(EXERCISE DATA Opens)
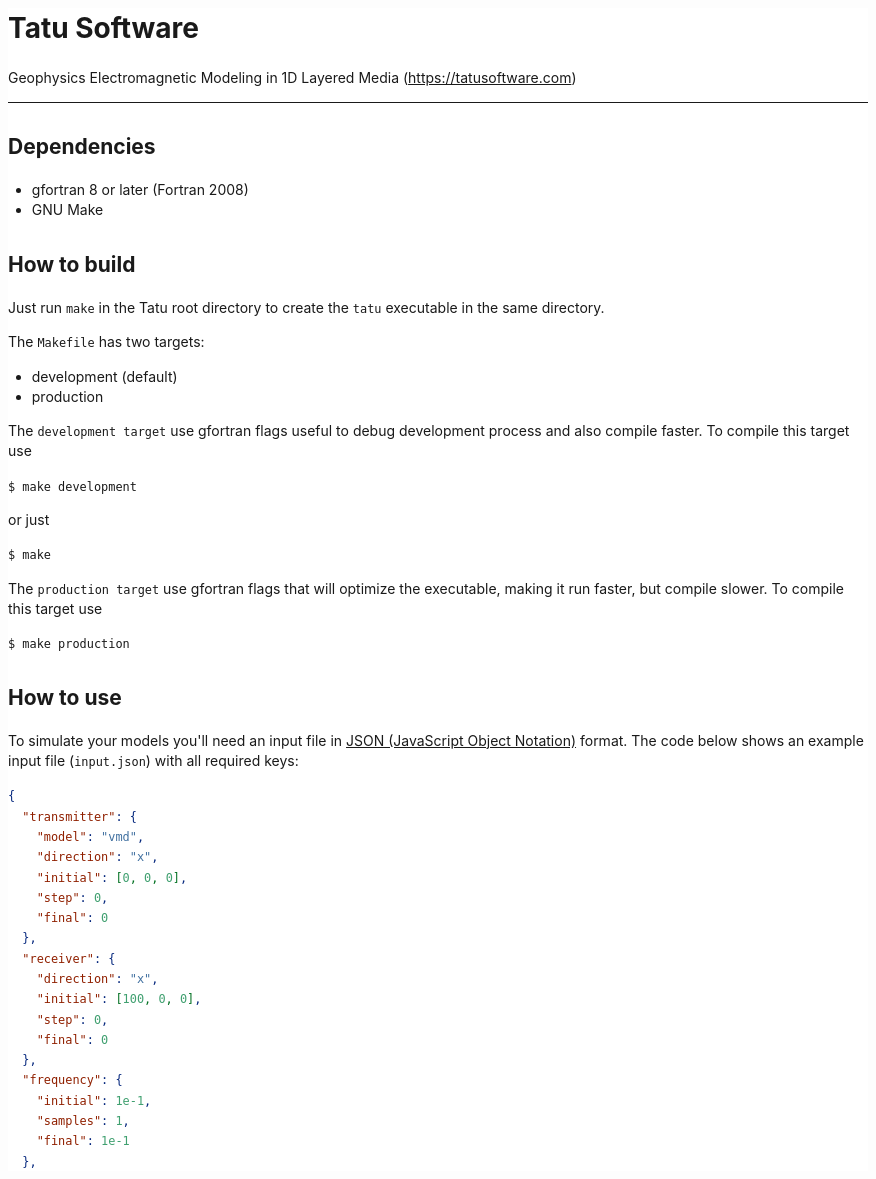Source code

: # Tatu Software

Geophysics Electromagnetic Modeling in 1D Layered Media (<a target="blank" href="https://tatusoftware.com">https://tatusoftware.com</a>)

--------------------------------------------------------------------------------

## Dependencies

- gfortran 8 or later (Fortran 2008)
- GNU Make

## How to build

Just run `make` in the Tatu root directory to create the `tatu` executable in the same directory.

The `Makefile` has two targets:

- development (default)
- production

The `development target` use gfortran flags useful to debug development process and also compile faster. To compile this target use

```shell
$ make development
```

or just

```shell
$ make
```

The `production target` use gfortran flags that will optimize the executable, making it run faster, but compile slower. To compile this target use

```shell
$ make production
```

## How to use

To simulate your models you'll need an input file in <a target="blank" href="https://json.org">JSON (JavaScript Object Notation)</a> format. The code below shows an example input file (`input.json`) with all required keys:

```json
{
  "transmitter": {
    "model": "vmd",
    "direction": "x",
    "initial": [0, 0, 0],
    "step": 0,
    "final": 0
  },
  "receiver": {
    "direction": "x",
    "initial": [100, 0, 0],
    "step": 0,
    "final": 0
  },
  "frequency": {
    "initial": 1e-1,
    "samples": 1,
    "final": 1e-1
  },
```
(EXERCISE DATA Closes)
(EXERCISE DATA Opens)
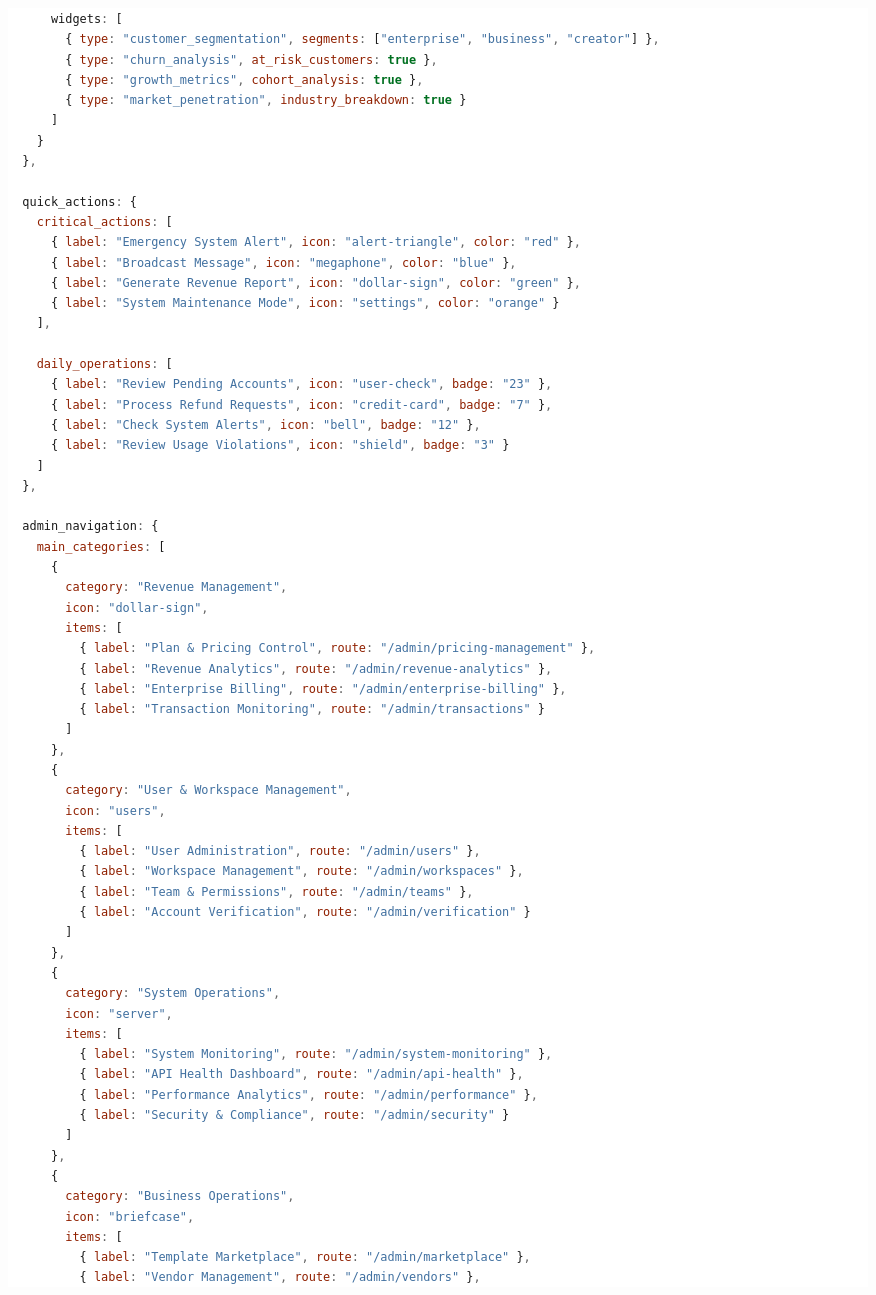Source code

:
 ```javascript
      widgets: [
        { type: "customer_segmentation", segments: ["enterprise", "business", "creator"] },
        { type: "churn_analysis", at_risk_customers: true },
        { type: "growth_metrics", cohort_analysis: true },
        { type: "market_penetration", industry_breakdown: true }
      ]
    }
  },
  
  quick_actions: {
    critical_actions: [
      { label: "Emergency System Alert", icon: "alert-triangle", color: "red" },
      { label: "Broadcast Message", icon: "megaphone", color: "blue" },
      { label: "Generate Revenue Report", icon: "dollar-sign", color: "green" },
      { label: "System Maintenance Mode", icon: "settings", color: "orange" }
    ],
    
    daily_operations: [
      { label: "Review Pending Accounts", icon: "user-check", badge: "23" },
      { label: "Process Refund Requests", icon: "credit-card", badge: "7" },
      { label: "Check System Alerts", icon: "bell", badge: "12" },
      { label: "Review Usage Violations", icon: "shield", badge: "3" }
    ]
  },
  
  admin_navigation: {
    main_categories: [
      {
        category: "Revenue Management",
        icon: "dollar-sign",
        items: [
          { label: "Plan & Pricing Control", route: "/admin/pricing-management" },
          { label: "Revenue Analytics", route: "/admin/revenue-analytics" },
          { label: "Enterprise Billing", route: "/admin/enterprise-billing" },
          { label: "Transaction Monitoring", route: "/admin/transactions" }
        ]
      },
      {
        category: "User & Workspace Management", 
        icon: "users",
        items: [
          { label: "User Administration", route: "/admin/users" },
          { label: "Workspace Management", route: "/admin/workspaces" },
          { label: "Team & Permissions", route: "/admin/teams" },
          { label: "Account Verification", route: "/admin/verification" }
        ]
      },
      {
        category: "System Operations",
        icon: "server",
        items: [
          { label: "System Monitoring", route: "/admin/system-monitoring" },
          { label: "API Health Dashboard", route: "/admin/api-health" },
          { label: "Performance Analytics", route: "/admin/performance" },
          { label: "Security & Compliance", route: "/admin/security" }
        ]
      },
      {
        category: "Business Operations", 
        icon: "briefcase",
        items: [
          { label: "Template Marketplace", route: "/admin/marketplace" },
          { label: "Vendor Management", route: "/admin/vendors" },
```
(EXERCISE DATA Closes)
PROBLEM => Some of the data mentions "users". Copy every line where it does.

TASK RESULT =>
        icon: "users",
          { label: "User Administration", route: "/admin/users" },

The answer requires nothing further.